I fought myself on every note.

Loud rap music had thumped for more than an hour from the room that contained a treadmill, a weight machine, and a rack of free weights. After it cut off, I heard Vasilije go into his bedroom. He’d been in there for a while. Hours. Was he was avoiding me?

I couldn’t turn off my thoughts about him. Should I go up there? I was wasting time sitting at this piano when I should be trying to gain his trust. I needed a partner when the time came to take down my father.

Instead, I stalled and told myself when I finished the song I’d seek him out.

I scribbled another measure in my notebook, slammed down my pencil, and let out a sigh of frustration.

“Having fun?”

I jumped at Vasilije’s voice, making the piano bench squeal across the hardwood floor. I found him standing on the stairs, his gaze cast down on me and his expression unreadable. He wore jeans and a t-shirt, and no holster. No gun, unless it was tucked in the back of his jeans. He looked relaxed, casual, and almost . . . normal. Like any other regular guy.

As he moved down the stairs, I stood from the piano and closed my book. “Sometimes,” I said quietly, “it’s hard to write.”

His eyes were as black as the piano keys. “Has to be, especially when you don’t have any feelings.”

Like I’d done from the beginning with him, when I didn’t know what to say, I said nothing. His feet were bare as he padded across the floor, silently approaching. It was cold in the huge room, or at least it was by the windows. Most of the back of the house was glass. Wasn’t he freezing? Goosebumps lifted on my skin.

“I ordered dinner,” he announced. “Make yourself useful and set the kitchen table.”

Confusion slammed into me. “For you?”

He glared like I was being stupid. “For us.”

Us. The word was unsettling and interesting. I shivered and refused to examine whether it was from a chill, or anticipation. I went hunting in the kitchen for plates and silverware, ignoring the flutter in my stomach. Dinner at the table meant conversation, and I was eager to glean more information from him.

I’d also confessed my darkest secret to him during our last real conversation, and the way he’d looked at me after . . . Like he was proud. It was so wrong, yet it filled me with warmth. We were strangers, but there was a connection too powerful to suppress. We felt less like strangers now.

When I’d found everything I thought we’d need, I sat at the kitchen table, listening to him answer the door and pay the delivery person. Vasilije appeared, set the white plastic bag on the table, and dropped into the seat across from me.

He helped himself to the Chinese takeout, then stared at me expectantly.

I grabbed one of the open cartons and dumped some food on my plate. I wasn’t hungry, but I ate anyway. It gave me something to do while I worked up the nerve to start a conversation. Vasilije didn’t seem like he was going to. He ate quickly and barely looked at me. The screen of his phone was far more interesting than the Russian girl across from him.

“May I ask you something?” I said.

He set the phone down, and his shuttered gaze focused on me. He gave no other indication, but I felt like that was enough for me to proceed.

“How did your parents die?” I knew the answer, but I hoped by asking, it might cause him to open up.

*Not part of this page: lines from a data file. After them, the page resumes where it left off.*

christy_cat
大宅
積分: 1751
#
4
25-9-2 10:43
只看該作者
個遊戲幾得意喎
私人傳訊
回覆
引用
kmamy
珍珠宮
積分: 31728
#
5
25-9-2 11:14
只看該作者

“My mother was killed in a car accident when I was five.” His voice was empty. “My father was like yours. Gunshot. Last April.”

“I’m sorry,” I said automatically. “Did they catch the guy?”

They had.

Ivan worked with the Serbs for years before we turned him to our side. He’d seen how powerful the Russians were becoming, and he’d felt disrespected by Vasilije’s father, Dimitrije. Ivan had been happy to carry out my father’s horrific plan and launch the first strike in the war.

The moment I’d overheard what had been done, how Ivan had burned a house down with a family trapped inside . . . it still haunted me, a year and a half later. I was glad the Markovics had caught him and made that piece of garbage pay with his life. The man who’d killed Ivan was sitting across from me, staring at me with chaos swirling in his eyes.